Alors que l’entrée en vigueur du Digital Services Act (DSA), règlement européen pour limiter la diffusion de contenus illicites en ligne – entre autres – approche, et les grandes plateformes sociales commencent à s’adapter pour répondre aux nouvelles exigences. La Commission européenne a notamment demandé aux géants comme Facebook, TikTok ou Twitter de fournir un rapport sur leurs moyens mis en place pour garantir l’application du code de pratique 2022 sur la désinformation, la charte contre les fausses informations de l’Union européenne.
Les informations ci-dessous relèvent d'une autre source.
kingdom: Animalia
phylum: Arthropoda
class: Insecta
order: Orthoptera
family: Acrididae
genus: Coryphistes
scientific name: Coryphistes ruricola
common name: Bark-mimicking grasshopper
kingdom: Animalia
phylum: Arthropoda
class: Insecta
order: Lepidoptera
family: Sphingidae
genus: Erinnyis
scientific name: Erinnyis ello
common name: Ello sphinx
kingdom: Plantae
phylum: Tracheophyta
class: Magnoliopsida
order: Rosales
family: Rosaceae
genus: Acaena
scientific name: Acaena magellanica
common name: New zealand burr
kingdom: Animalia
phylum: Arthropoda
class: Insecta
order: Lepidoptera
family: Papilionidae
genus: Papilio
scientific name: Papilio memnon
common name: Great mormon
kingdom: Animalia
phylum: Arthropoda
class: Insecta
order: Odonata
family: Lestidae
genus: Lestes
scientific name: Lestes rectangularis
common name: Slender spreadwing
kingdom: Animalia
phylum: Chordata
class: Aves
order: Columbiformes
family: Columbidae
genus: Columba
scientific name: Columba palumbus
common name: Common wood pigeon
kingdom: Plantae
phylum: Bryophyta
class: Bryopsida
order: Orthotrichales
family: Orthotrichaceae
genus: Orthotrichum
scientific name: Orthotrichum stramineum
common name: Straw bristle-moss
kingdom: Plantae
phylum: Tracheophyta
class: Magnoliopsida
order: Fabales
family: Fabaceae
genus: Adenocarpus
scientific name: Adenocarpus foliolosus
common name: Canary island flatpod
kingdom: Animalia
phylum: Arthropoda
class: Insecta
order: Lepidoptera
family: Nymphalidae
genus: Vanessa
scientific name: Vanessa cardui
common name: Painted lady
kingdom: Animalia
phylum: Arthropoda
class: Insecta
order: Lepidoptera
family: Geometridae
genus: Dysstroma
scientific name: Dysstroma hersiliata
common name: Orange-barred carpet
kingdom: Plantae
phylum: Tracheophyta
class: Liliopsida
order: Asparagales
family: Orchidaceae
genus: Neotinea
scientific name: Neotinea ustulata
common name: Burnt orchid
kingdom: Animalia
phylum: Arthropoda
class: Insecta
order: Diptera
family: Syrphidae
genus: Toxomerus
Parmi la douzaine d’entreprises concernées, seule Twitter n’est pas parvenue à rendre un dossier complet.

Le réseau social est connu pour être un berceau de la propagande pro-russe dans le cadre de la guerre en Ukraine. Un enjeu de taille tandis que Volodymyr Zelensky, président ukrainien, indiquait, à Bruxelles ce 9 février, apprécier la lutte contre la désinformation.

Les géants de la tech doivent coopérer

Les très grandes plateformes en ligne, qui recensent au moins 45 millions d’utilisateurs actifs mensuels, ont été appelées à partager de nombreuses données détaillées sur la manière dont elles traitent les fausses informations et les ingérences étrangères. Si la quasi-totalité d’entre elles ont montré patte blanche, le rapport de Twitter s’est révélé incomplet, dépourvu de renseignements sur ses plans de collaboration avec les organismes de vérification des faits.

En outre, il leur était prié d’expliquer comment elles détectent les campagnes de manipulation étrangères et les arrêtent ; la façon dont elles réduisent la rémunération des acteurs à l’origine de ces actions ; comment elles précisent qu’une publicité est politique et laissent les chercheurs accéder à leurs données. Ces dernières doivent être rapportées pour les 27 pays qui composent l’Union européenne.

« Je suis déçue de voir que le rapport de Twitter est à la traîne comparé aux autres », a déclaré Věra Jourová, vice-présidente de la Commission européenne pour les valeurs et la transparence, relayée par Politico. Elle attend « un engagement plus sérieux vis-à-vis de leurs obligations découlant du code ».

Les licenciements de Twitter mis en cause

Pour Thierry Breton, le commissaire européen au marché intérieur, « il n’est pas surprenant que le degré de qualité varie fortement en fonction des ressources que les entreprises ont allouées à ce projet ». Une grande partie des employés de Twitter s’occupant des questions de confiance et de sécurité ont été licenciés.

Début décembre, Thierry Breton s’était entretenu avec Elon Musk, affirmant que l’Europe serait intransigeante si le réseau social ne respectait pas le DSA. « Il y a encore un énorme travail à faire, car Twitter devra mettre en œuvre des politiques d’utilisation transparentes, renforcer considérablement la modération des contenus et protéger la liberté d’expression, s’attaquer à la désinformation avec détermination et limiter la publicité ciblée », soulignait-il.

Dès septembre 2023, les grandes plateformes en ligne seront sujettes à des enquêtes du régulateur européen. Elles devront prouver qu’elles disposent de modérateurs en Europe pour surveiller le contenu et limiter la diffusion de désinformation. Elles seront également amenées à ouvrir leurs algorithmes. Auquel cas, elles risquent des amendes montant jusqu’à 6 % de leur chiffre d’affaires annuel et une interdiction d’exercice sur le territoire européen.

Le problème russe

Dans un discours tenu le 7 février, Josep Borell, vice-président de la Commission européenne, mettait en avant la nécessité de recherches plus approfondies sur la manière dont les réseaux sociaux sont instrumentalisés pour diffuser la propagande de Moscou. « Nous devons étudier comment elle circule, d’où elle vient et quels en sont les résultats », alertait-il.

Twitter est notamment dans la ligne de mire des autorités européennes depuis l’annonce de la fin de l’accès gratuit à son API. D’après eux, cette décision pourrait limiter les recherches des chercheurs sur la désinformation, alors que l’endoctrinement russe grandit sur la plateforme. « Nous avons besoin de plus de transparence et de responsabilité, pas de moins », plaidait Josep Borell, avant d’annoncer que l’Union européenne allait créer une ressource centrale pour recueillir des informations sur les menaces de désinformation et promouvoir le partage des renseignements.